== Given text
Horse racing is often seen as a preserve of the wealthy but charity Racing Welfare is working overtime to deal with huge demands from those working in an industry in dire financial straits.
The charity's mission is to look after the British horse racing workforce and the coronavirus pandemic has put staff under immense pressure, with the sport in shutdown.
Racing Welfare, created in 2000, provides housing for working and retired staff at rates well below market value as well as occupational and mental health services.
They rely on charitable donations and fundraising. Funding also comes from the Racing Foundation, who are custodians of the charitable funds that the sport received from the government's sale of the Tote (Horserace Totalisator Board) to betting company Betfred in 2011.
However, with a staff of just 48, chief executive Dawn Goodfellow said their resources had never been so stretched.
Racing Foundation trustees agreed a substantial donation on Wednesday which they can use to plug a financial gap for those who come to them in desperate need.
====
== Stored data
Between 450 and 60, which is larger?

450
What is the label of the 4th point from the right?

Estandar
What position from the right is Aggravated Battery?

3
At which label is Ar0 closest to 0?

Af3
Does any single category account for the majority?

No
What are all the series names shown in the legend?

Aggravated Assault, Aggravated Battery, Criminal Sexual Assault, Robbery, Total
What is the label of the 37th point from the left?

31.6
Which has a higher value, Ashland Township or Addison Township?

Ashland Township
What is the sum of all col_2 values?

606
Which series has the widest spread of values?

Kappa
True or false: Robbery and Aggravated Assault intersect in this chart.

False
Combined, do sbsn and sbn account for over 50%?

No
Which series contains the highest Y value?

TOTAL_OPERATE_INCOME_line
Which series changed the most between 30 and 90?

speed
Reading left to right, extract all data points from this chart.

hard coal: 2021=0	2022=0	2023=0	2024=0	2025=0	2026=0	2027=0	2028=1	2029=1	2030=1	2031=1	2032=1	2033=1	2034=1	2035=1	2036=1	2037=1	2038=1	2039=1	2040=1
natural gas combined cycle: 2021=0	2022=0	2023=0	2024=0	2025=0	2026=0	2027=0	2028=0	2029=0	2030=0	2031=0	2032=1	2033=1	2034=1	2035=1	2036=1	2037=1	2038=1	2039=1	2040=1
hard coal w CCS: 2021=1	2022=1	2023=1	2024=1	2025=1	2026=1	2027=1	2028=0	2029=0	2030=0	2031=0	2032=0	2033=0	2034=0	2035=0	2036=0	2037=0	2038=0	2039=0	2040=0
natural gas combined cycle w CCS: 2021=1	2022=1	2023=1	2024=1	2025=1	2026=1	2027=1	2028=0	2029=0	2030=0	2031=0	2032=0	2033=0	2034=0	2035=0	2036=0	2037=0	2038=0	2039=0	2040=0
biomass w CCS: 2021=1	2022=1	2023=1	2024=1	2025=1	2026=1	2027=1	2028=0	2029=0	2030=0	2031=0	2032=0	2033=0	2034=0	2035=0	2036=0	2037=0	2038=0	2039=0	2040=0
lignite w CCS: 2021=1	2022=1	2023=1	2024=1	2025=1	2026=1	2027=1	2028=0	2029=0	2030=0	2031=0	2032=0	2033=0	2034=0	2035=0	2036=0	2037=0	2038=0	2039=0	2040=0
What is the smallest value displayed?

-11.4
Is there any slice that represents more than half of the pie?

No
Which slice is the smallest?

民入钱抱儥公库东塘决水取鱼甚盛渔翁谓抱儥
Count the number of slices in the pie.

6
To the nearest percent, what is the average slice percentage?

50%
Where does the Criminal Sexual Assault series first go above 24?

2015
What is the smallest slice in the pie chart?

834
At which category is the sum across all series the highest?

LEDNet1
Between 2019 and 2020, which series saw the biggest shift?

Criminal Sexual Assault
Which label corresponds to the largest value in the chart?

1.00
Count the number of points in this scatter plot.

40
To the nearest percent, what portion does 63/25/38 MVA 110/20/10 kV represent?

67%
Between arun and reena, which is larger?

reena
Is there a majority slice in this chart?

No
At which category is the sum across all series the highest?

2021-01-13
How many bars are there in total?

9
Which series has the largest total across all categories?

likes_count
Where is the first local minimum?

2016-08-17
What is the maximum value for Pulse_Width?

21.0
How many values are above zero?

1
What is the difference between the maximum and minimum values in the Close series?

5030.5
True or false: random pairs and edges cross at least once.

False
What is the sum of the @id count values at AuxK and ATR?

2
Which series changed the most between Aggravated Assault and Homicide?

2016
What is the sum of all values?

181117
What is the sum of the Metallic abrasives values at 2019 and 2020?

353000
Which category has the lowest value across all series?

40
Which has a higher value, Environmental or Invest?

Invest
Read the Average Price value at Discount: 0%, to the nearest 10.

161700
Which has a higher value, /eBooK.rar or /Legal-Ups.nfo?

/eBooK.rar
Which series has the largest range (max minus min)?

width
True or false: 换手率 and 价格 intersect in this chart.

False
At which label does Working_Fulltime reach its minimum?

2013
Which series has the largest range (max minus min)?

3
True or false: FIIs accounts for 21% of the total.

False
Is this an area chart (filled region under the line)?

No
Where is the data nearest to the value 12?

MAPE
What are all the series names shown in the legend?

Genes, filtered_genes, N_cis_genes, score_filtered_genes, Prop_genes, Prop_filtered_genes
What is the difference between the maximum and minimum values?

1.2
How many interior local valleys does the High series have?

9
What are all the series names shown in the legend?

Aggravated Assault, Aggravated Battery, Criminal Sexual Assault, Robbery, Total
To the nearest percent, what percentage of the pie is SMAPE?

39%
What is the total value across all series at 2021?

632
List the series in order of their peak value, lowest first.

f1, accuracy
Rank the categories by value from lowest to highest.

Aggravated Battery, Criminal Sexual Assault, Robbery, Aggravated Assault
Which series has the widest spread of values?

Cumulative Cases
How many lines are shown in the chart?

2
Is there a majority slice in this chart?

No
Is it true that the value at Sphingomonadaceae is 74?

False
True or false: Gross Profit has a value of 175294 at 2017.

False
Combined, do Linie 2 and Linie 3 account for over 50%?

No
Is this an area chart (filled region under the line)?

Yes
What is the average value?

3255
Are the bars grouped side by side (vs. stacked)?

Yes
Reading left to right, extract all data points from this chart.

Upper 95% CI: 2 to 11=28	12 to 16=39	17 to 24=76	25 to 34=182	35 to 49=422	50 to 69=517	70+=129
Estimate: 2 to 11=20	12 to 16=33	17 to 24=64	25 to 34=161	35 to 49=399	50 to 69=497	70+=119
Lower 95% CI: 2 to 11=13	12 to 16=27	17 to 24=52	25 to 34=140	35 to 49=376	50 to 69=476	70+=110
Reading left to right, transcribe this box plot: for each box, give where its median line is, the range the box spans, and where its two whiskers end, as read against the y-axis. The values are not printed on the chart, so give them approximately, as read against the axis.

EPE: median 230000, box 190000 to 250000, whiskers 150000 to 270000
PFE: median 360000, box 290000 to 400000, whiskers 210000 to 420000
====
[Apply what you read]
a: Translate this sentence from the passage on Racing Welfare into French: "Racing Welfare, created in 2000, provides housing for working and retired staff at rates well below market value as well as occupational and mental health services."
b: Continue the passage on Racing Welfare, picking up after its final sentence.
The records stand apart from the passage on Racing Welfare and are not connected to it.

[Results for the exercise]
a: Racing Welfare, créée en 2000, fournit des logements au personnel en activité et retraité à des tarifs bien inférieurs à la valeur du marché, ainsi que des services de santé au travail et de santé mentale.

b:
"We need a hardship grant for people with no access to funds and who need to put food on the table and pay utility bills," she told AFP by phone.
Goodfellow said there had been an exponential rise in calls to their helpline since the outbreak of the pandemic, with both stable and stud staff laid off.
"Housing is an issue," she said. "A fair amount of housing is tied to jobs in racing. So we are tackling the issue with staff being laid off by stud farms or trainers and having to find somewhere to live."
Trainers are also suffering, according to Goodfellow - the reality of their jobs is often at odds with the glamorous image at high-profile race meetings such as Cheltenham or Royal Ascot.
"Trainers themselves are an area of big concern," she said. "They are mainly micro-enterprises. They are under a great deal of pressure as they are already operating on marginal returns.
"The mental pressures are already big but will pile up."
"It is a lonely role," she added. "Either they or their wives are running the business side which involves financial management, horse welfare and personnel welfare."
Racing in Britain is suspended until the end of April and this week the first four of England's five annual Classic races, including the Epsom Derby, were postponed.
Goodfellow fears if there is no limited resumption of racing in May, the situation could spiral.
"May 1 is pivotal as already we have had genuine cases of hardship but if it does not resume it could become a torrent," she said.
"There will be many more businesses in distress and that will impact on their employees who will also seek help from us.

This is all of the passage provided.